Aufgaben >>
**a.** Prüfe, ob die Aussagen (i), (ii) und (iii) mit dem Artikel zum Hauptstadt-Kulturfonds übereinstimmen, und antworte jeweils mit Ja oder Nein samt den entscheidenden Worten des Artikels als wörtlichem Zitat.
(i) Der Rat für die Künste hat für die nächsten fünf Jahre einen Finanzbedarf von insgesamt 455 Millionen Mark errechnet.
(ii) Laut Hauptstadtvertrag überweist der Bund in diesem Zeitraum 455 Millionen Mark.
(iii) Die Berliner Kulturverwaltung sieht in den nächsten Jahren weitere Gelder für den Kulturfonds vor.
**b.** Setze den Artikel zum Hauptstadt-Kulturfonds im Anschluss an seinen letzten Satz fort.

Wer füllt die Töpfe, wer verteilt den Inhalt?

■ Den Hauptstadt-Kulturfonds wollen alle. Um seine Statuten wird heftig gerungen

Eines ist sicher: Die Zahlenspiele, die der Berliner Rat für die Künste in den letzten Monaten angestellt hat, setzen bei den zuständigen Politikern in Bonn und Berlin auf mehr guten Willen, als derzeit vorhanden ist.

Die Vorstellungen, wieviel Geld künftig aus Bonn nach Berlin fließen wird, um dort die Kulturszene mitzufinanzieren, klaffen auseinander. Für die nächsten fünf Jahre hat der Rat für die Künste einen Finanzbedarf von insgesamt 455 Millionen Mark errechnet. Im Hauptstadtvertrag mit dem Land Berlin dagegen ist festgelegt, daß der Bund in diesem Zeitraum nur 300 Millionen Mark überweist. Allerdings, so heißt es aus Bonn, könne man ab 1997 noch einmal neu verhandeln. Will der Rat für die Künste seine Kalkulationen durchsetzen, ist das auch nötig, wie sich am Beispiel des geplanten Hauptstadt-Kulturfonds deutlich zeigt.

Zwar herrscht inzwischen auf allen Seiten Einigkeit darüber, daß ein Teil der Bundeszuschüsse für die Berliner Kultur in einen Topf eingezahlt wird, aus dem „aktuell anstehende Projekte“ kurzfristig finanziert werden können, aber alle genaueren Modalitäten sind noch ungeklärt.

Fördermittel beantragen soll, so Schaubühnen-Direktor Jürgen Schitthelm, „potentiell jeder“ können, „auch freie Gruppen und kleine Institutionen“. Hauptsache, die Projekte versprechen eine „Qualität, die über die Grenzen der Stadt hinaus wirkt“. Wann eine solche Qualität erreicht ist, kann niemand genau definieren.

Ebenfalls ungewiß ist, wie der Hauptstadt-Kulturfonds ausgestattet sein wird. Der Rat für die Künste rechnet mit 10 Millionen Mark im kommenden Jahr, eine Summe, die bis ins Jahr 2002 auf 50 Millionen steigen soll. Aber es wird wohl erheblich weniger werden. Bleibt es bei den jetzigen Plänen, darf der Fonds 1996 etwa 3,2 Millionen verbuchen.

Doch nicht nur Bonn soll in den Kulturfonds einzahlen, sondern auch die Berliner Kulturverwaltung. Und die winkt ab: In den nächsten Jahren, so Ingolf Kern, Sprecher von Kultursenator Ulrich Roloff-Momin, seien weitere Gelder für den Kulturfonds nicht vorgesehen. Da aber die Bildung der neuen Regierung in Berlin wohl auch die Neubesetzung des Kultursenators mit sich bringen wird, ist das letzte Wort in dieser Sache noch nicht gesprochen.

Zu prüfende Daten >>

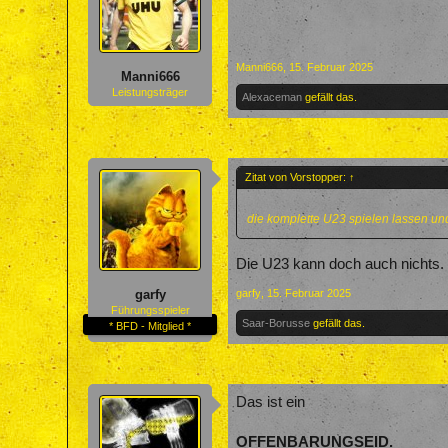
Manni666
,
15. Februar 2025
Manni666
Leistungsträger
Alexaceman
gefällt das.
Zitat von Vorstopper:
↑
die komplette U23 spielen lassen und
Die U23 kann doch auch nichts.
garfy
,
15. Februar 2025
garfy
Führungsspieler
Saar-Borusse
gefällt das.
* BFD - Mitglied *
Das ist ein
OFFENBARUNGSEID.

Antworten >>
**a.**
(i) Ja: „Für die nächsten fünf Jahre hat der Rat für die Künste einen Finanzbedarf von insgesamt 455 Millionen Mark errechnet.“
(ii) Nein: „daß der Bund in diesem Zeitraum nur 300 Millionen Mark überweist“
(iii) Nein: „seien weitere Gelder für den Kulturfonds nicht vorgesehen“

**b.**
Eine wesentliche Frage ist auch, wer über die Vergabe der Projektmittel entscheiden soll. Der Berliner Kulturrat will dafür eine „unabhängige und kompetente“ Jury einsetzen. Das bedeutet Kollisionskurs mit den politischen Interessen. Vertreter des Bundes haben bereits hinlänglich klar gemacht, daß sie nicht nur zahlen, sondern sich auch „in die Pflicht nehmen lassen wollen“. Auch die Berliner Kulturverwaltung möchte – wenn sie denn Geld geben sollte – sicher ein Wörtchen mitreden.

Trotz aller Unwägbarkeiten wird über einen potentiellen Zuwendungsempfänger bereits diskutiert. Als der Theaterregisseur Peter Stein, momentan noch in Salzburg unter Vertrag, im Frühsommer dieses Jahres andeutete, sein auf 30 Millionen Mark veranschlagtes „Faust“-Projekt in Berlin realisieren zu wollen, reagierte der amtierende Kultursenator begeistert. Wie das ehrgeizige Vorhaben bezahlt werden konnte, wußte Roloff-Momin auch schon: aus dem Hauptstadt-Kulturfonds.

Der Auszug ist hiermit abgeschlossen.